Text under study »
===============
He says the project is one he is personally invested in, but while there is potential to scale it up, language applications are not easy money.
“It’s a business model that is challenging.”
While it might appear there’s a huge gap between a language that has origins that reach back thousands of years and a technology that is only recent, Māori used complex codes to navigate across the Pacific Ocean in the first place. Soutar says some of the most ancient chants and karakia are actually extremely precise navigational coordinates that go back thousands of years. The Austronesian peoples, who originated in Taiwan, navigated the largest ocean in the world to populate remote islands, for which they had to have precise and sophisticated language and understanding. Those who didn’t would not survive.
“When we’ve decoded some of the oldest karakia, they give us the explicit sailing instructions to an explicit island in the Austral group up south of Tahiti. It’s that precise. These guys’ formulas are for success, because to succeed, you have to survive.
“In the cultures that we came from you can still see it written right throughout all of our cultural artefacts, the number one thing in our culture was the horizon.
“You look at Inuits, and they have 70 synonyms for snow.
“In Māori, the horizon line, the inch above it – the clouds – and the inch below it – the colour of the sea – we have 350 synonyms. That tells you something about a culture, why the horizon was always the number one thing.
===============
Records from a data collection »
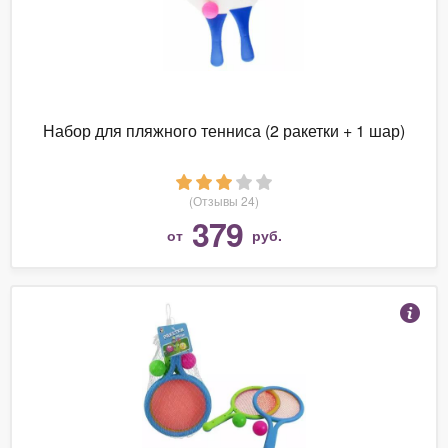
Набор для пляжного тенниса (2 ракетки + 1 шар)
(Отзывы 24)
379
от
руб.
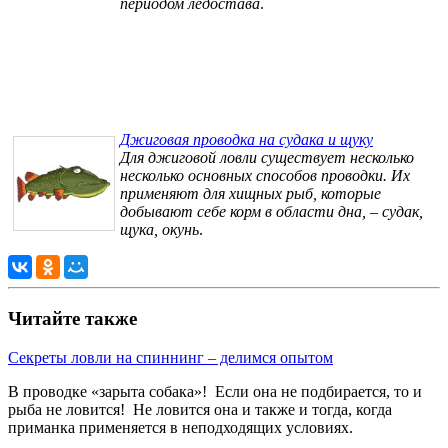
периодом ледостава
.
Джиговая проводка на судака и щуку
Для джиговой ловли существует несколько
несколько основных способов проводки. Их
применяют для хищных рыб, которые
добывают себе корм в области дна, – судак,
щука, окунь
.
Читайте также
Секреты ловли на спиннинг – делимся опытом
В проводке «зарыта собака»! Если она не подбирается, то и
рыба не ловится! Не ловится она и также и тогда, когда
приманка применяется в неподходящих условиях.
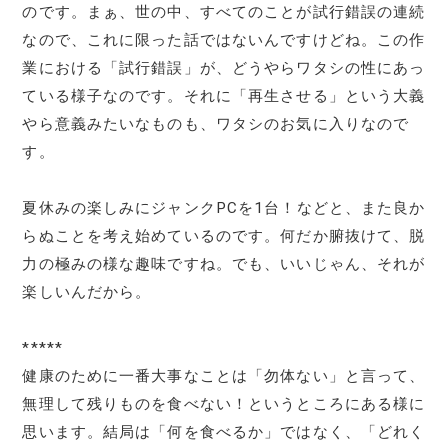
のです。まぁ、世の中、すべてのことが試行錯誤の連続
なので、これに限った話ではないんですけどね。この作
業における「試行錯誤」が、どうやらワタシの性にあっ
ている様子なのです。それに「再生させる」という大義
やら意義みたいなものも、ワタシのお気に入りなので
す。
夏休みの楽しみにジャンクPCを1台！などと、また良か
らぬことを考え始めているのです。何だか腑抜けて、脱
力の極みの様な趣味ですね。でも、いいじゃん、それが
楽しいんだから。
*****
健康のために一番大事なことは「勿体ない」と言って、
無理して残りものを食べない！というところにある様に
思います。結局は「何を食べるか」ではなく、「どれく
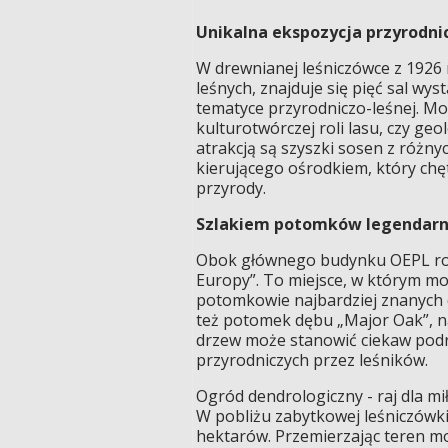
Unikalna ekspozycja przyrodni
W drewnianej leśniczówce z 1926
leśnych, znajduje się pięć sal wy
tematyce przyrodniczo-leśnej. Moż
kulturotwórczej roli lasu, czy ge
atrakcją są szyszki sosen z różny
kierującego ośrodkiem, który chę
przyrody.
Szlakiem potomków legendar
Obok głównego budynku OEPL rozc
Europy”. To miejsce, w którym mo
potomkowie najbardziej znanych d
też potomek dębu „Major Oak”, 
drzew może stanowić ciekaw podr
przyrodniczych przez leśników.
Ogród dendrologiczny - raj dla m
W pobliżu zabytkowej leśniczówki
hektarów. Przemierzając teren m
===============
Using the information »
1 - List every geographic place named in the passage on Māori navigation.
2 - Retype the passage on Māori navigation word for word, starting with "While it might" and going on through "have to survive.".

Answers to the exercises »
1 - Pacific Ocean, Taiwan, the Austral group, Tahiti

2 -
While it might appear there’s a huge gap between a language that has origins that reach back thousands of years and a technology that is only recent, Māori used complex codes to navigate across the Pacific Ocean in the first place. Soutar says some of the most ancient chants and karakia are actually extremely precise navigational coordinates that go back thousands of years. The Austronesian peoples, who originated in Taiwan, navigated the largest ocean in the world to populate remote islands, for which they had to have precise and sophisticated language and understanding. Those who didn’t would not survive.
“When we’ve decoded some of the oldest karakia, they give us the explicit sailing instructions to an explicit island in the Austral group up south of Tahiti. It’s that precise. These guys’ formulas are for success, because to succeed, you have to survive.